Pure, die patentierten High-End-Stoffe aus reiner Wolle des Spezialisten Manteco, werden aus 100 Prozent MWool® hergestellt. Das Unternehmen wählt feinste Pre- und Post-Consumer-Luxusartikel sowie hochwertige Kammgarnreste sorgfältig aus, recycelt und verarbeitet sie. Die Farben werden im einzigartigen Recype®-Prozess kreiert, indem verschiedene Schattierungen von recycelten Fasern gemischt werden, ohne irgendwelche Farbstoffe oder Chemikalien zu verwenden. Dank der Konsolidierung der Investitionen in den Produktionsprozess zwischen 2016 und 2021 hat EUROJERSEY seine Unternehmens-DNA verändert und nachhaltiger gemacht.

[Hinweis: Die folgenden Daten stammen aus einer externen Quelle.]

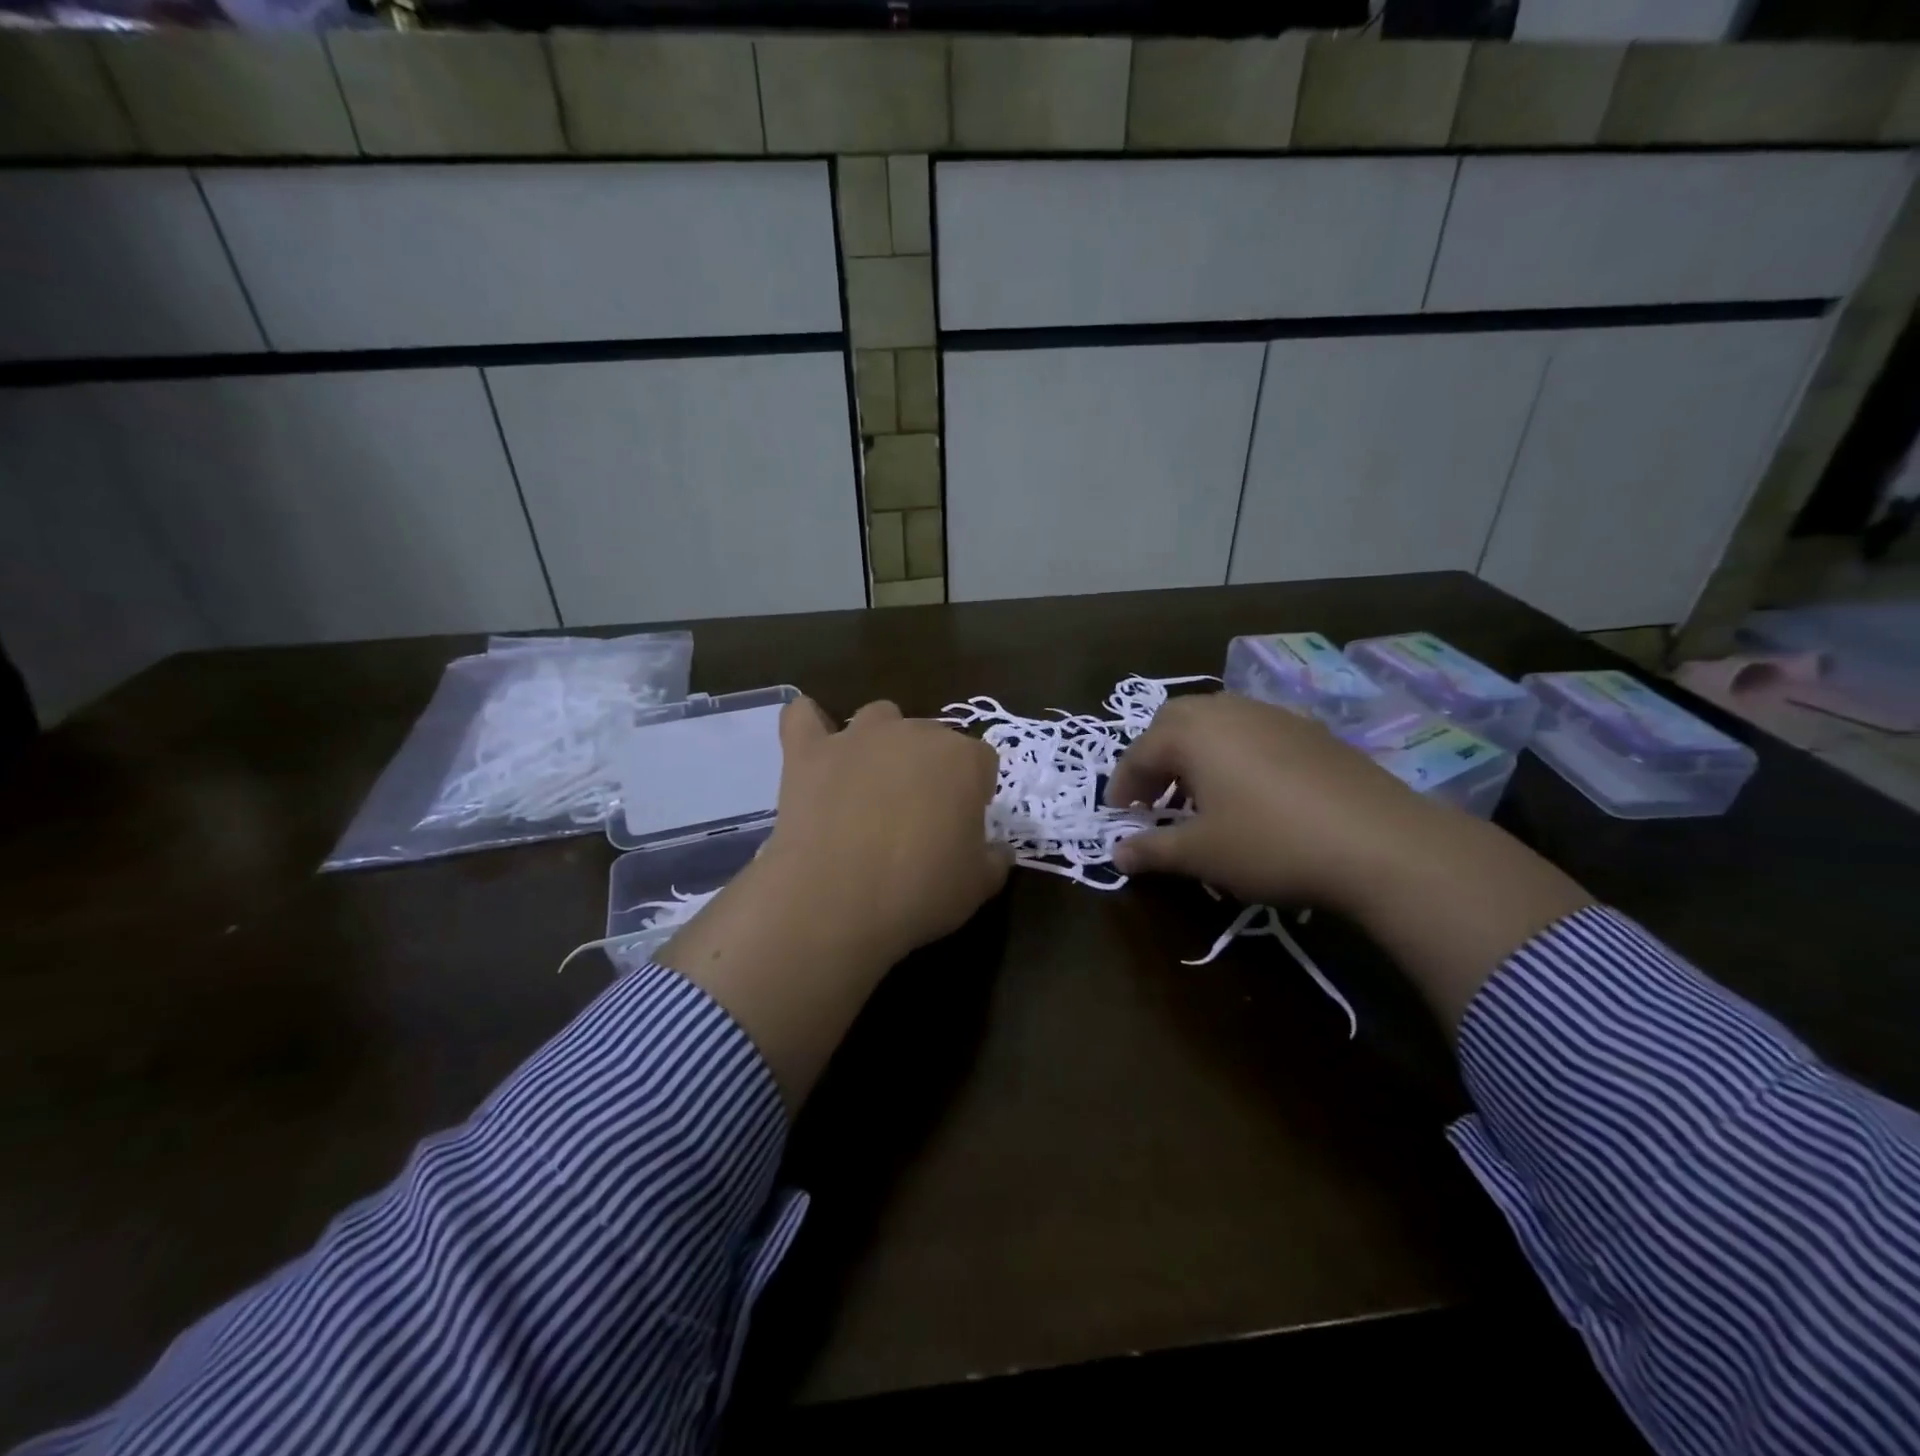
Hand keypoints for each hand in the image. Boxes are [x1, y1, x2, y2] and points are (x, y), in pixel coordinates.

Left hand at [760, 697, 1009, 970]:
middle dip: (930, 768)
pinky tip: (815, 747)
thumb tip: (997, 850)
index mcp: (963, 760)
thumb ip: (995, 859)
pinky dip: (810, 724)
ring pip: (879, 716)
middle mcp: (914, 733)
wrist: (836, 900)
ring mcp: (858, 736)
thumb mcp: (977, 886)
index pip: (982, 761)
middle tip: (918, 816)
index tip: (963, 825)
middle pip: (932, 737)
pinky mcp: (808, 751)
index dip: (975, 792)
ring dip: (882, 741)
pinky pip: (804, 716)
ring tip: (872, 782)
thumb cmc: (919, 891)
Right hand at [1107, 691, 1440, 914]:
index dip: (1122, 784)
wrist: (1380, 843)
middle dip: (1155, 757)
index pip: (1140, 752)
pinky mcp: (1311, 731)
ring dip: (1194, 753)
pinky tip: (1249, 792)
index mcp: (1193, 733)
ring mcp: (1274, 716)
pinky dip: (1233, 754)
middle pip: (1175, 722)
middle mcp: (1229, 711)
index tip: (1118, 814)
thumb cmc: (1271, 843)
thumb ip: (1153, 850)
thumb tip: (1116, 854)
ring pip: (1217, 723)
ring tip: (1198, 796)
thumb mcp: (1202, 853)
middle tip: (1152, 797)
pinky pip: (1254, 732)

Im Fünfjahreszeitraum 2021 bis 2026 wird sich der Kettenwirkstoff-Spezialist bemühen, den Wasserverbrauch um 20 Prozent und die CO2-Emissionen um 15 Prozent pro Produkteinheit zu senken und an der Wiederaufbereitung von Produktionsabfällen zu arbeiten, um den Sensitive®-Geweben ein neues Leben zu geben. Auch im Bereich Wattierung sind Unternehmen besonders aktiv, wie Thermore, das erste Unternehmen, das in den 1980er-Jahren eine nachhaltige Wattierung auf den Markt brachte. Heute konzentriert sich der Betrieb auf umweltfreundliche Innovationen, hauptsächlich unter Verwendung von recycelten Polyesterfasern aus gebrauchten PET-Flaschen.